Elmalılı (sadeleştirilmiş) = Oysa onlar, ellerinin sunduğu günahlar yüzünden onu asla temenni etmezler. Allah zalimleri bilir.
Elmalılı (sadeleştirilmiş-2) = Ama onlar, ellerinin (yapıp) öne sürdüğü (işler) yüzünden ölümü asla temenni etmezler. Allah zalimleri bilir.
Gültekin Onan = Oysa onlar ellerinin öne takdim ettikleri dolayısıyla bunu ebediyen temenni edemezler. Tanrı, zalimleri bilendir.
Harun Yıldırım = Ama ellerinin öne sürdükleri dolayısıyla bunu hiç bir zaman temenni edemezler. Şüphesiz Allah zalimleri en iyi bilendir.
Hasan Basri Çantay = Onlar, ellerinin öne sürdüğü (irtikâb etdikleri küfür ve meaasî) yüzünden bunu ebedî ve kat'î olarak arzuu etmezler. Allah o zaalimleri çok iyi bilendir.
Hayrat Neşriyat = Hâlbuki ellerinin takdîm ettiği (işlediği günahlar) yüzünden onu ebediyen temennî edemezler. Allah ise, o zâlimleri hakkıyla bilendir.
İbni Kesir = Yaptıklarından dolayı ölümü katiyyen temenni edemezler. Allah; zalimleri bilendir.
Kadri Çelik = Oysa onlar, ellerinin öne sürdüğü (işler) dolayısıyla bunu hiç bir zaman temenni edemezler. Allah, zalimleri bilendir.
Muhammed Esed = Ama aslında onu hiçbir zaman özlemezler, çünkü bu dünyada kendi elleriyle yapıp ettiklerini(n farkındadırlar) ve Allah zalimleri hakkıyla bilendir.
Mustafa İslamoğlu = Elleriyle yaptıkları yüzünden asla (ölümü) temenni etmeyeceklerdir: Allah zulme gömülüp gidenleri çok iyi bilmektedir.
Ömer Nasuhi Bilmen = Halbuki, onu ebedîyen temenni etmezler, ellerinin takdim ettiği (günah) sebebiyle. Allah ise zalimleri hakkıyla bilicidir.
Ömer Öngüt = Fakat onlar elleriyle önden gönderdiklerinden (yaptıklarından) dolayı ölümü aslâ temenni etmezler. Allah zâlimleri çok iyi bilir.
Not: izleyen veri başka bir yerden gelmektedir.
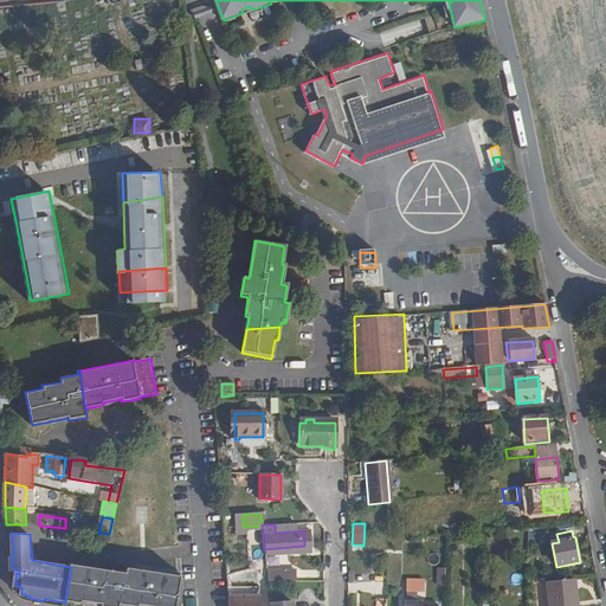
[(91,572),(94,567),(72,563),(71,567),(65,603),(68,603),(73,569),(91,572)]
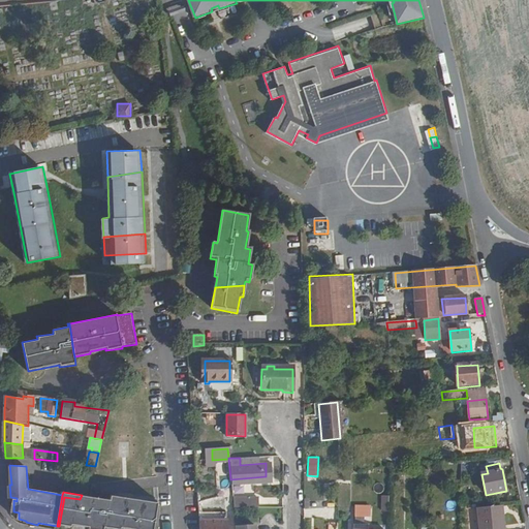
[(152,528),(157,502),(110,495),(109,499),(82,495),(80,499),(64,497),(59,526),(72,528),(72,526),(87,528),(104,528),(109,528),(120,528),(124,528),(152,528)]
Şaban Piriş = Elleriyle işledikleri yüzünden onu hiç arzu etmezler. Allah, zalimleri bilir.
Sadık Türkmen = Ama onlar (kötü işleri yapanlar), yaptıklarından dolayı asla ölümü istemezler. Allah zalimleri hakkıyla bilir.
Seyyid Kutub = Dünyada yaptıklarından dolayı, ölümü asla istemezler. Allah, zalimleri çok iyi bilendir.
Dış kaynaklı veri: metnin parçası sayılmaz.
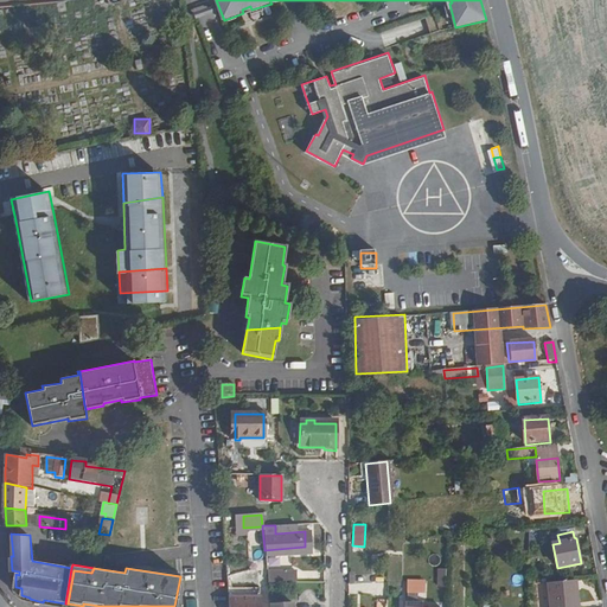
[(308,583),(310,573),(291,573),(289,582),(308,583)]
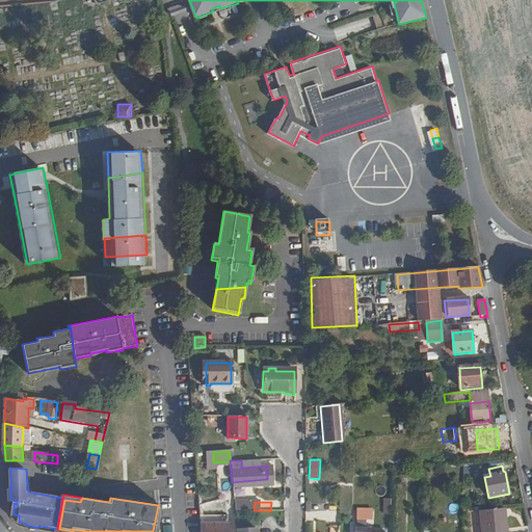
[(506,531),(506,529),(502,529),(499,510),(481,512),(482,531),(506,531)]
Suat Yıldırım = Ama onlar bizzat yaptıkları zulümler sebebiyle asla ölümü temenni etmezler. Allah o zalimleri pek iyi bilir.
Süleyman Ateş = Ama onlar, ellerinin (yapıp) öne sürdüğü (işler) yüzünden asla ölümü temenni etmezler. Allâh zâlimleri bilir.
Tefhim-ul Kuran = Oysa onlar, ellerinin öne takdim ettikleri dolayısıyla bunu hiçbir zaman temenni edemezler. Allah, zalimleri bilendir.
Ümit Şimşek = Fakat onlar, elleriyle işledikleri yüzünden, ölümü asla istemezler. Allah ise o zalimleri bilir.
Yaşar Nuri Öztürk = Ama onlar, ellerinin üretip önden gönderdikleri yüzünden ölümü asla temenni edemezler. Allah, zalimleri bilmektedir.
İskender Ali Mihr = Ve ebediyyen onu (ölümü) temenni edemezler, elleriyle takdim ettikleri (yaptıkları) şeyler sebebiyle. Ve Allah, zalimleri en iyi bilendir.
İlyas Yorulmaz = Kendi elleriyle kazandıklarından dolayı, hiçbir zaman ölümü istemezler. Allah zulmedenleri en iyi bilendir.